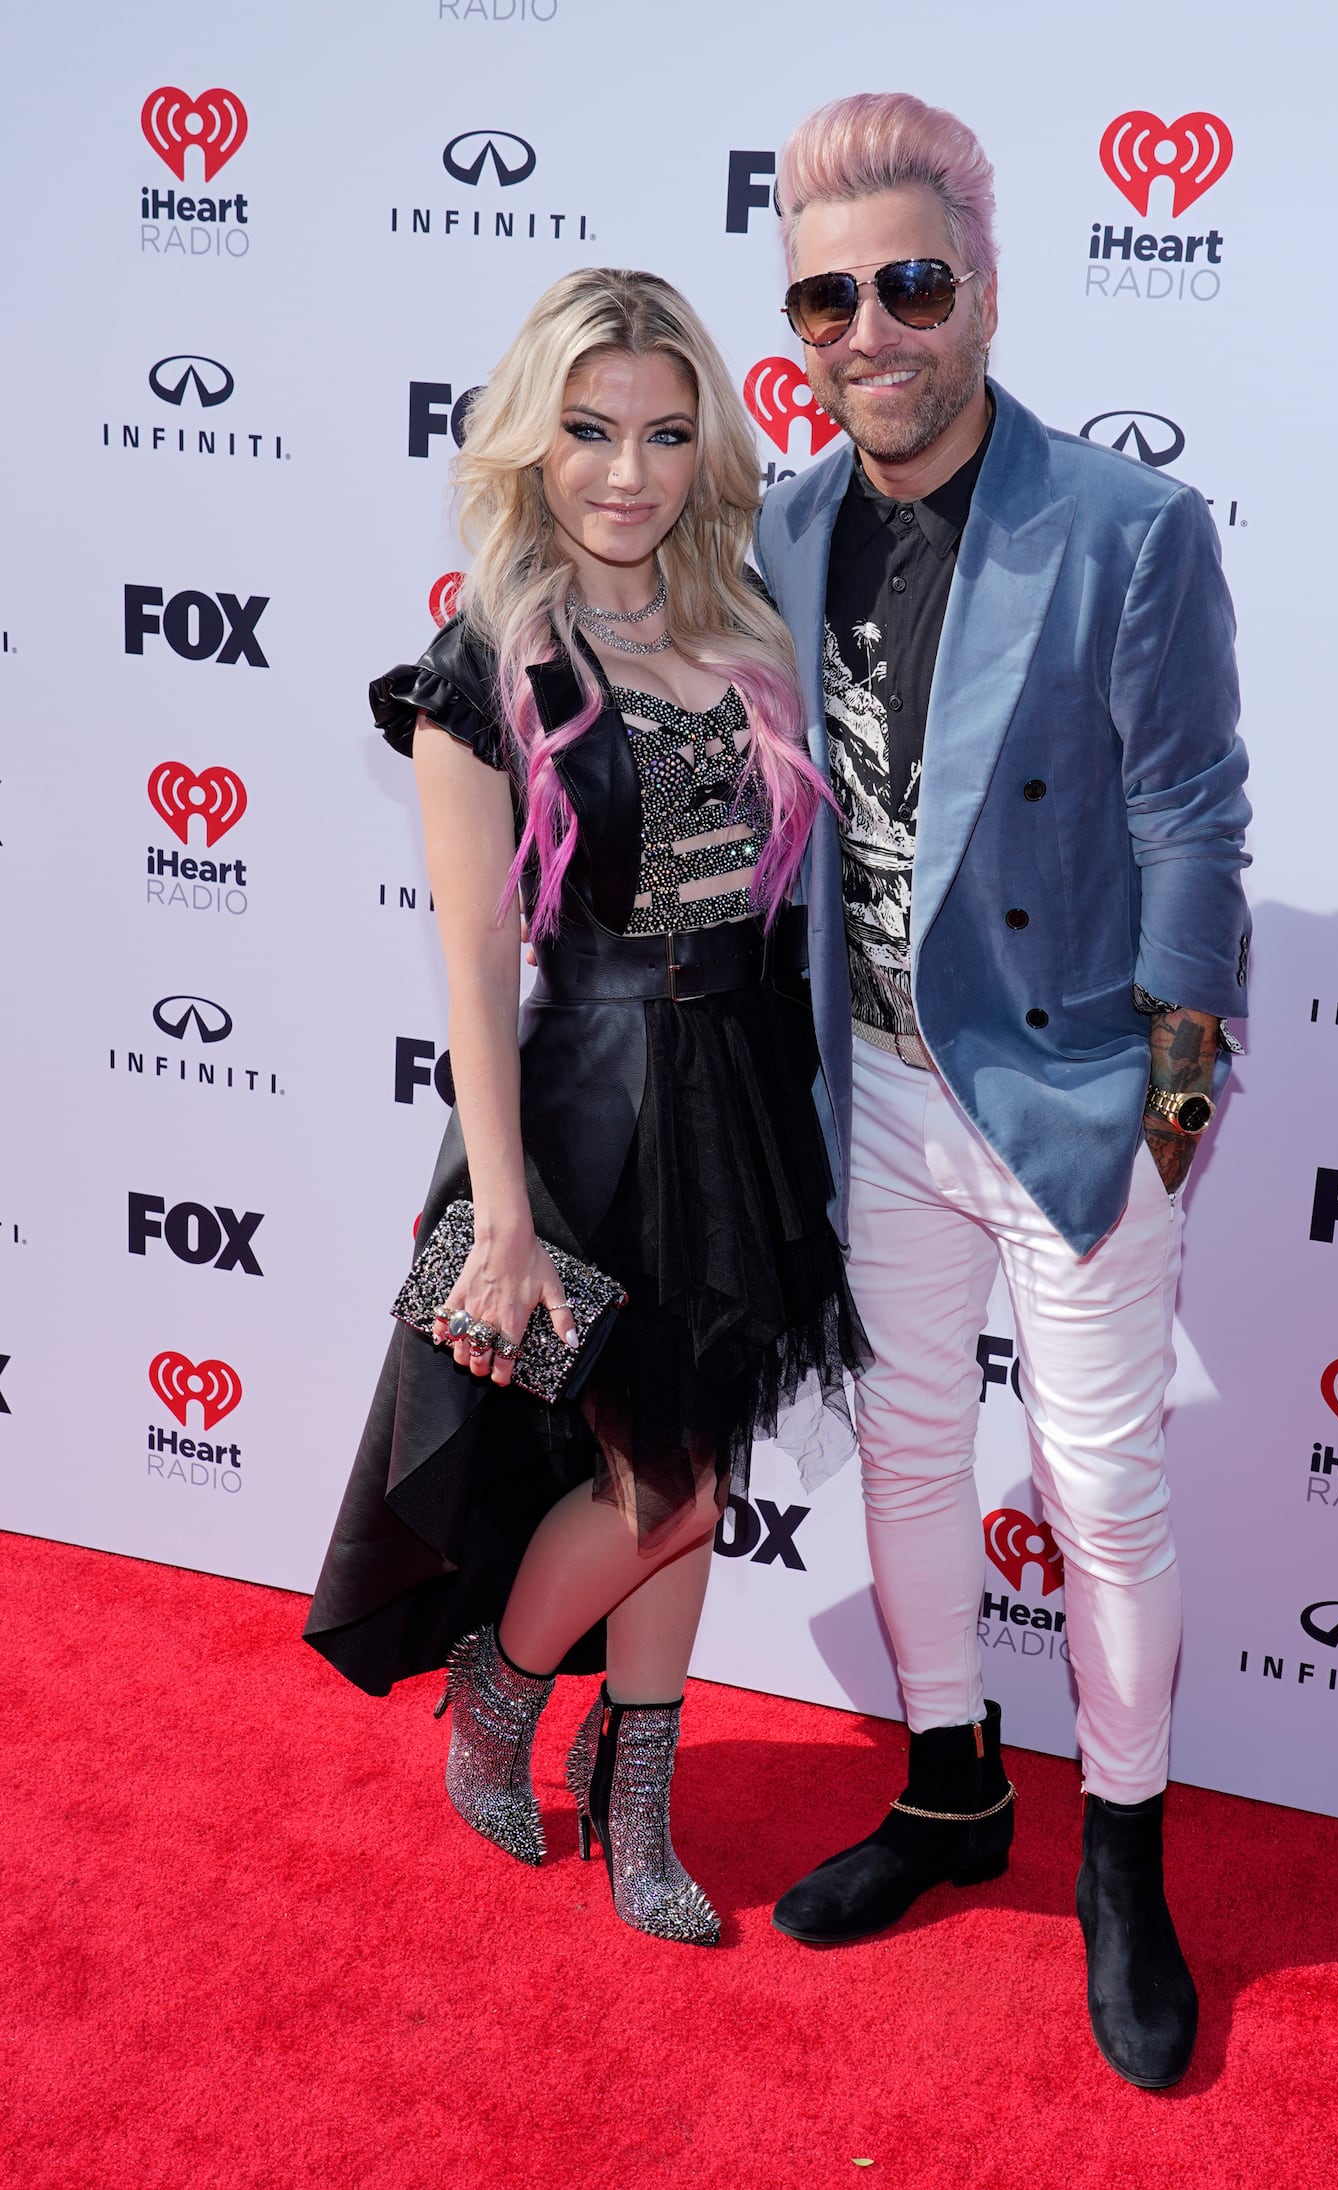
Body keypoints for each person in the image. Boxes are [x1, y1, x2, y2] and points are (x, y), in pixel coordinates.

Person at [754, 94, 1251, 2087]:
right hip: (864, 1072)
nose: (864, 329)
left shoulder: (1121, 527)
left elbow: (1195, 807)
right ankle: (951, 1785)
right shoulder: (784, 523)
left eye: (906, 284)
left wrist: (1176, 1078)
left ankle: (1121, 1856)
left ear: (979, 288)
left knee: (1103, 1495)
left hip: (1061, 1082)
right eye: (820, 298)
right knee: (897, 1455)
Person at [303, 268, 866, 1948]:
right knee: (665, 1489)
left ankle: (640, 1804)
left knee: (695, 1463)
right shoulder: (485, 667)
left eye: (669, 432)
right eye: (594, 431)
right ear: (532, 443)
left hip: (747, 1097)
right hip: (587, 1111)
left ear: (711, 444)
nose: (631, 471)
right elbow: (478, 973)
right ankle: (499, 1679)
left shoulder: (748, 622)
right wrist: (505, 1215)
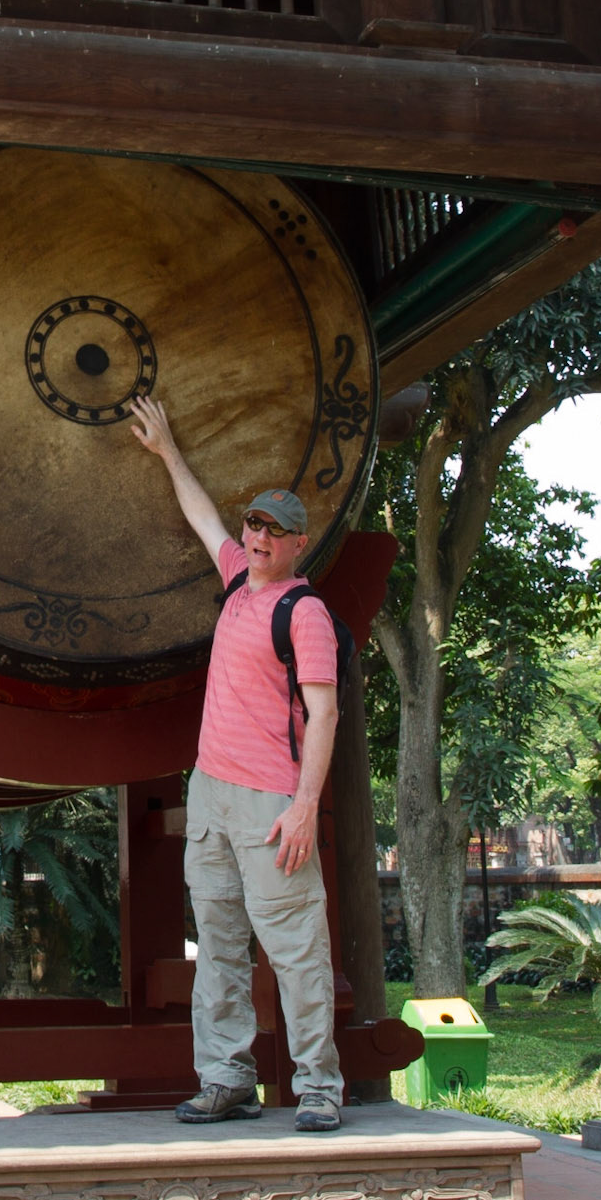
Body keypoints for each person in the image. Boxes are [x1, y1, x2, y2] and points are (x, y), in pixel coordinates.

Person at [129, 395, 343, 1133]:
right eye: (254, 523)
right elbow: (201, 520)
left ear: (297, 544)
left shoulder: (301, 612)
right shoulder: (235, 581)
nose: (256, 537)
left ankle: (317, 1087)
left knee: (292, 949)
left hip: (268, 804)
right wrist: (165, 451)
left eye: (274, 531)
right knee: (217, 949)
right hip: (212, 796)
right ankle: (226, 1079)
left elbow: (324, 715)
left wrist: (304, 806)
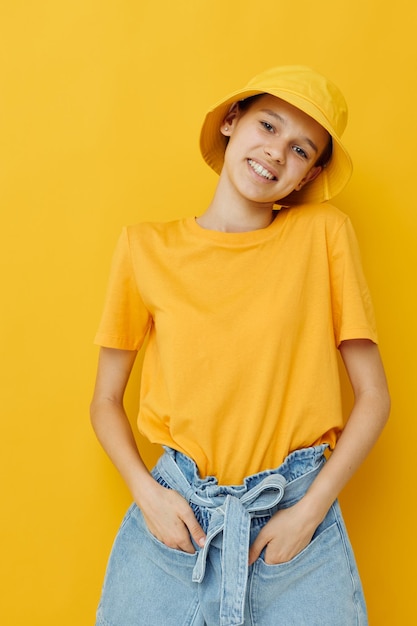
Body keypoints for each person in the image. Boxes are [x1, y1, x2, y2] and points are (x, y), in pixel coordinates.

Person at [90, 65, 390, 626]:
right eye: (268, 126)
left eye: (301, 150)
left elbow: (374, 397)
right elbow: (105, 401)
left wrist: (310, 513)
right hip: (176, 519)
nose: (277, 153)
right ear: (231, 121)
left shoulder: (322, 234)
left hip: (296, 517)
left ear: (308, 176)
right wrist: (147, 496)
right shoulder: (144, 248)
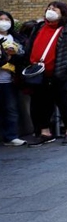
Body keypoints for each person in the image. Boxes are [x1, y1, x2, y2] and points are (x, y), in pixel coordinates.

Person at [25, 2, 67, 146]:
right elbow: (30, 45)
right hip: (40, 73)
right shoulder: (39, 27)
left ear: (63, 13)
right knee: (42, 103)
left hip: (60, 73)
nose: (50, 11)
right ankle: (45, 132)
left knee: (63, 103)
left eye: (54, 9)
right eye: (48, 8)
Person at [0, 10, 26, 146]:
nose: (4, 22)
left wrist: (12, 56)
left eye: (7, 19)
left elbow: (23, 56)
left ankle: (11, 136)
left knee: (11, 108)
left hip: (9, 80)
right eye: (1, 19)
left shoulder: (16, 38)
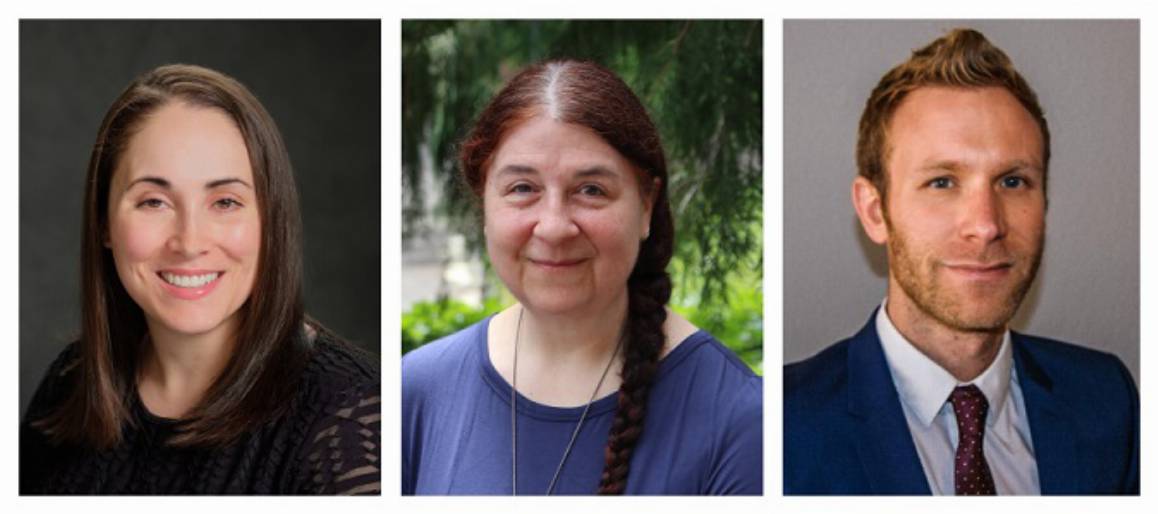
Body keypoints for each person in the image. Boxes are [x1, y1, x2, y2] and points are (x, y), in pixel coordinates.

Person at [783, 28, 1139, 495]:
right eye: (942, 182)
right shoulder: (782, 428)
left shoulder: (1107, 399)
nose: (986, 224)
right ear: (875, 211)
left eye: (1013, 182)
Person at [401, 59, 762, 495]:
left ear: (646, 205)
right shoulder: (416, 392)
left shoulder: (742, 421)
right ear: (484, 206)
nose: (554, 227)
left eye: (591, 190)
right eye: (522, 189)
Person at [20, 64, 381, 495]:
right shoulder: (71, 383)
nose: (189, 242)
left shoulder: (348, 417)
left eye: (225, 201)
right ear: (103, 223)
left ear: (271, 220)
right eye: (153, 202)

* [Task goal]:
Your copy should repeat each entry above exactly but contain no pictures.

* [Solution to this exercise]:
Body keypoints for each person in the image. Boxes are [x1, y1, x2, y2] and points are (x, y), in pixel coordinates.

Person at [754, 94, 1251, 2087]:
right hip: (864, 1072)
nose: (864, 329)
left shoulder: (1121, 527)
left elbow: (1195, 807)
right ankle: (951, 1785)
right shoulder: (784, 523)
left eye: (906, 284)
left wrist: (1176, 1078)
left ankle: (1121, 1856)
left ear: (979, 288)
left knee: (1103, 1495)
left hip: (1061, 1082)
right eye: (820, 298)
right knee: (897, 1455)
Person at [303, 268, 866, 1948]:
right knee: (665, 1489)
left ankle: (640, 1804)
left knee: (695, 1463)
right shoulder: (485, 667)
left eye: (669, 432)
right eye: (594, 431)
right ear: (532, 443)
left hip: (747, 1097)
right hip: (587, 1111)
left ear: (711, 444)
nose: (631, 471)
right elbow: (478, 973)
right ankle: (499, 1679)
left shoulder: (748, 622)
right wrist: (505, 1215)
Body keypoints for each person in the image. Boxes are [x1, y1, x2, y2] and points are (x, y), in pixel coordinates.

Person at [129, 395, 343, 1133]:
right eye: (254, 523)
right elbow: (201, 520)
left ear: (297, 544)
left shoulder: (301, 612)
right shoulder: (235, 581)
nose: (256, 537)
left ankle: (317, 1087)
left knee: (292, 949)
left hip: (268, 804)
right wrist: (165, 451)
left eye: (274, 531)
right knee: (217, 949)
right hip: (212, 796)
right ankle: (226, 1079)
left elbow: (324, 715)
left wrist: (304, 806)
Body keypoints for each person in the image. Boxes are [x1, y1, x2, y2] and points are (x, y), in pixel coordinates.

Person at [90, 65, 390, 626]:
right eye: (268, 126)
left eye: (301, 150)
left elbow: (374, 397)
right elbow: (105, 401)
left wrist: (310, 513)
right hip: (176, 519)
nose: (277, 153)
right ear: (231, 121)
left shoulder: (322, 234)
left hip: (296, 517)
left ear: (308, 176)
right wrist: (147, 496)
right shoulder: (144, 248)
Body keypoints for each person in the image. Boxes are [x1, y1, x2, y2] and points are (x, y), in pixel coordinates.

Person at [25, 2, 67, 146]:
right elbow: (30, 45)
right hip: (40, 73)
right shoulder: (39, 27)
left ear: (63, 13)
right knee: (42, 103)
left hip: (60, 73)
nose: (50, 11)
right ankle: (45, 132)
left knee: (63, 103)
left eye: (54, 9)
right eye: (48, 8)
Person at [0, 10, 26, 146]:
nose: (4, 22)
left wrist: (12, 56)
left eye: (7, 19)
left elbow: (23, 56)
left ankle: (11, 136)
left knee: (11, 108)
left hip: (9, 80)
right eye: (1, 19)
left shoulder: (16, 38)
Body keypoints for each person in the image. Boxes are [x1, y1, x2, y2] and points are (x, y), in pixel coordinates.

Person at [783, 28, 1139, 495]:
right eye: (942, 182)
right shoulder: (782, 428)
left shoulder: (1107, 399)
nose: (986, 224)
right ear: (875, 211)
left eye: (1013, 182)
Person at [401, 59, 762, 495]:
left ear: (646, 205)
right shoulder: (416, 392)
left shoulder: (742, 421)
right ear: (484, 206)
nose: (554, 227)
left eye: (591, 190)
right eye: (522, 189)
Person at [20, 64, 381, 495]:
right shoulder: (71, 383)
nose: (189, 242)
left shoulder: (348, 417)
left eye: (225, 201)
right ear: (103, 223)
left ear: (271, 220)
right eye: (153, 202)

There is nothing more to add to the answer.